Things are finally, finally moving. And I don't just mean my bowels (sorry). I've had arguments, ever so slight bitch fits (again, sorry) and lots of tears this week, but I'm finally on my way out of hospital. We're beginning the transition from hospital to home, which is great, but in true Rebecca Condron style, I'm expecting more and accepting less from myself. I don't know. I'm a bit teary today, I think because it's sinking in how long I've been away from the real world and either in a bubble of mental illness, or the fortress of hospital. That and I'm hormonal and got 3 hours sleep last night. Never helps.
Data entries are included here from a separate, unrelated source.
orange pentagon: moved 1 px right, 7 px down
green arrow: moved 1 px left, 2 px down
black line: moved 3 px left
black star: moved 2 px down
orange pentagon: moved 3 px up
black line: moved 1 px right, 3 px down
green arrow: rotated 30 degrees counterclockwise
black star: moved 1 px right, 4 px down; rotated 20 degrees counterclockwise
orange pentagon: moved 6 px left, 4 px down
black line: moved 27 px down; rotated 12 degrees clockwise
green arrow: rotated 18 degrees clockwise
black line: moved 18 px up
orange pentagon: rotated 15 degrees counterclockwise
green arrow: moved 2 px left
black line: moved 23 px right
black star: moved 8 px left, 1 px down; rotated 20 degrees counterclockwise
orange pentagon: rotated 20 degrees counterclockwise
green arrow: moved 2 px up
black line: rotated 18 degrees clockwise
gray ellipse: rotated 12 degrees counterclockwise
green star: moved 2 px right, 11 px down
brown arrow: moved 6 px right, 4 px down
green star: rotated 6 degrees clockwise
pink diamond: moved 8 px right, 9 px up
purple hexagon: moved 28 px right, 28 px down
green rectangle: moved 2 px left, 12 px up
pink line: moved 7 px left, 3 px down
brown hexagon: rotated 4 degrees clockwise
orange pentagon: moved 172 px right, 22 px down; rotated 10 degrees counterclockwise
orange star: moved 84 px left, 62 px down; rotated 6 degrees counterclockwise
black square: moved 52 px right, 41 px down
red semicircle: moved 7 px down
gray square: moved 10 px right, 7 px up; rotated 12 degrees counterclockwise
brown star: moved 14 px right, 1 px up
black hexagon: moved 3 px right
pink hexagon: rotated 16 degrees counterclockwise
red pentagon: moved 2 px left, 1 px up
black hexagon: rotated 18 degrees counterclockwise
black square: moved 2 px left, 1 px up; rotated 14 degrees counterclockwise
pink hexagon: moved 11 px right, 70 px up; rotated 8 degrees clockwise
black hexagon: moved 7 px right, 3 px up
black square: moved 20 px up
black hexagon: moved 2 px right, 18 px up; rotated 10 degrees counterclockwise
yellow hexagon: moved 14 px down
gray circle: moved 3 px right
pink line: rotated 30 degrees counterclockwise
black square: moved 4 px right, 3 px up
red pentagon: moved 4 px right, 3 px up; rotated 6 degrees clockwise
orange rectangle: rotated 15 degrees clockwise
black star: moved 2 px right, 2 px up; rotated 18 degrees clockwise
The effect of the highs and lows of being told that I'll soon be home for good, but in the meantime will be spending weeks at a time at home, has knocked me raw. I wish to God that I could sit and tell you everything was perfect and I had no doubts, but this is really what I mean by expecting more and accepting less, I suppose. I've been in hospital for years and coming home was never going to be easy, even though I know it's the right thing at the right time. I'm too exhausted from the ups and downs to do anything, but feeling like a waste, because I'm really scared of doing nothing with my life.
I hate admitting that I'm scared. That I'm feeling really, really alone. Most of my friends, now, are in hospital because your world is so tiny when you're cosseted away, and the ones who aren't are out in graduate jobs or looking for graduate jobs and just generally doing more than watching low rate/budget kids' films.
Whoa, I just read this back. I've not even been home for 24 hours and I'm scared I'm wasting my life. Calm the fuck down, Condron, it has to all work out. Give yourself a bloody chance. Right, give me a couple of days and ask me again, how it's going (I know, I know, you didn't ask me this time). Right.